This incident began approximately on Monday 15/02/2021 13:50 and ended approximately on Monday 15/02/2021 21:00 (all times are GMT).
Description of the impact
The new Developer Experience had a slow query impacting customers migrating on such a platform. As more customers were being migrated more workloads were generated and customers also not on the new developer experience started experiencing delays on review processing.
Timeline and Root Cause
Starting from 15/02/2021 11:45 GMT the CPU Utilisation p99 went up to 99% therefore the cluster has been scaled up for the first time.
Starting from 13:50 GMT also the CPU Utilisation p50 went up to 99% starting the actual incident. At 14:00 GMT the product engineering team started to investigate the issue as the first deployed a new detailed monitoring configuration to gain more visibility on the database cluster.
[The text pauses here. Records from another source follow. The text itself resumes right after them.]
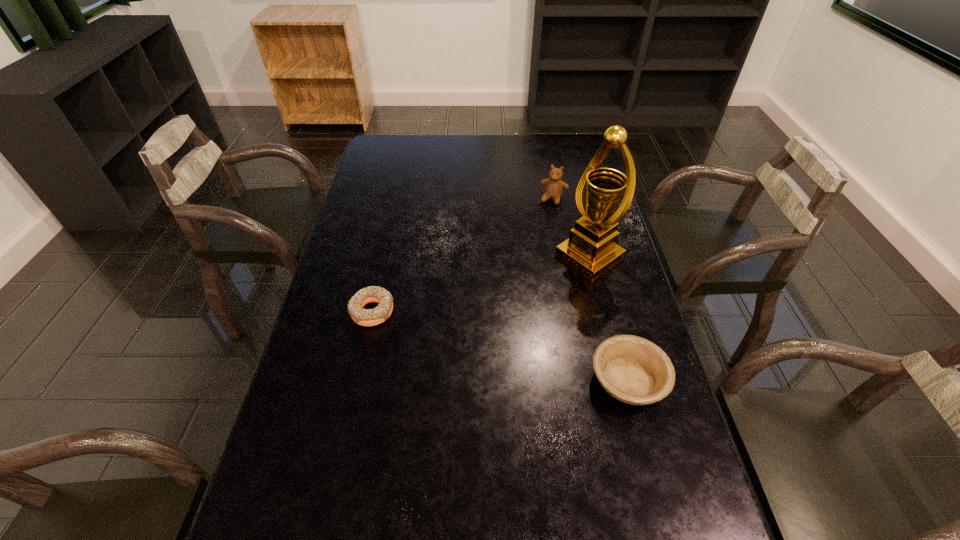
Locate an element on the screen. The height and width of the screenshot is (540, 960). vacant spot on the desktop that is between the doughnut and the bowl and is positioned on the front-facing side of the teddy bear is located at coordinates (494, 344).

At what (x,y) coordinates should I click in order to perform the action: click on vacant space on the desktop that is between the doughnut and the nearest object and is positioned on the front-facing side of the tallest object. Please return your answer as a coordinate pair (x, y). Looking at the image, I should click on pos(470,338).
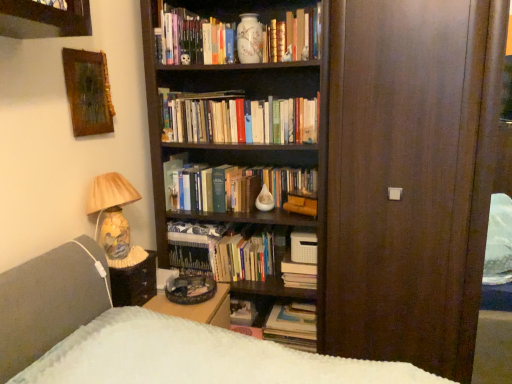
You are a GUI agent. You are given a task and a screenshot of the screen. Output one action in this format:
    pyautogui.click(x=<x>, y=<y>)
    Task: Click on the vacant space in matte ceramic lamp at left (from a real-world perspective)
    Image resolution: width=512 pixels, height=384 pixels.
    Given the screenshot: What is the action you would take?
    pyautogui.click(x=124, y=256)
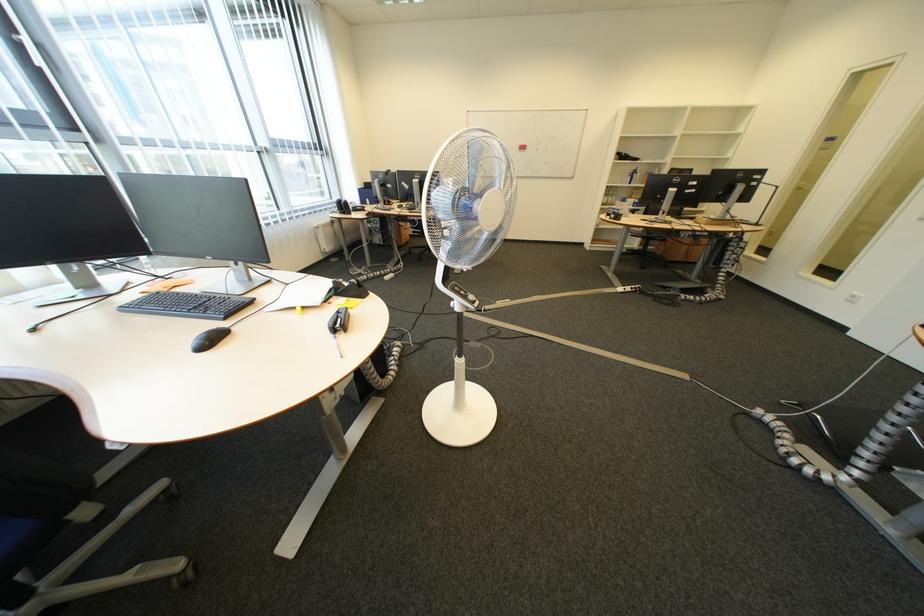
At 16:30 GMT we were able to identify a query that was causing the congestion on the database and therefore delays on the review processing queue.
At 18:19 GMT we deployed the patch and also scaled up the cluster to speed up recovery time.
At 21:16 GMT incident has been resolved since review processing times were back to normal levels consistently
Detection, Remediation and Prevention
In the short term, we are focusing on additional database monitoring improvements and query optimisations.
In the long term, our engineering team is planning to introduce deeper performance testing early in the development phase.
Posted Feb 16, 2021 - 14:18 GMT
Resolved
This incident has been resolved.
Posted Feb 15, 2021 - 21:16 GMT
Update
Processing is gradually going back to normal levels. We keep monitoring the situation.
Posted Feb 15, 2021 - 21:00 GMT
Update
We have released a fix and continue monitoring our instances as we are slowly clearing up our backlog of requests
Posted Feb 15, 2021 - 19:53 GMT
Monitoring
A fix has been implemented and we are monitoring the results.
Posted Feb 15, 2021 - 18:19 GMT
Investigating
We are currently investigating this issue.
Posted Feb 15, 2021 - 17:13 GMT
Update
We are continuing to monitor for any further issues.
Posted Feb 15, 2021 - 16:59 GMT
Monitoring
We are making some unplanned maintenance in order to address today's issues - we'll continue to post updates on the situation
Posted Feb 15, 2021 - 16:30 GMT
Investigating
Our code review processing infrastructure is running behind which is causing latency in the reporting and slower-than-normal response times.
Posted Feb 15, 2021 - 14:00 GMT
This incident affected: Clayton (Code Review Workers, Web).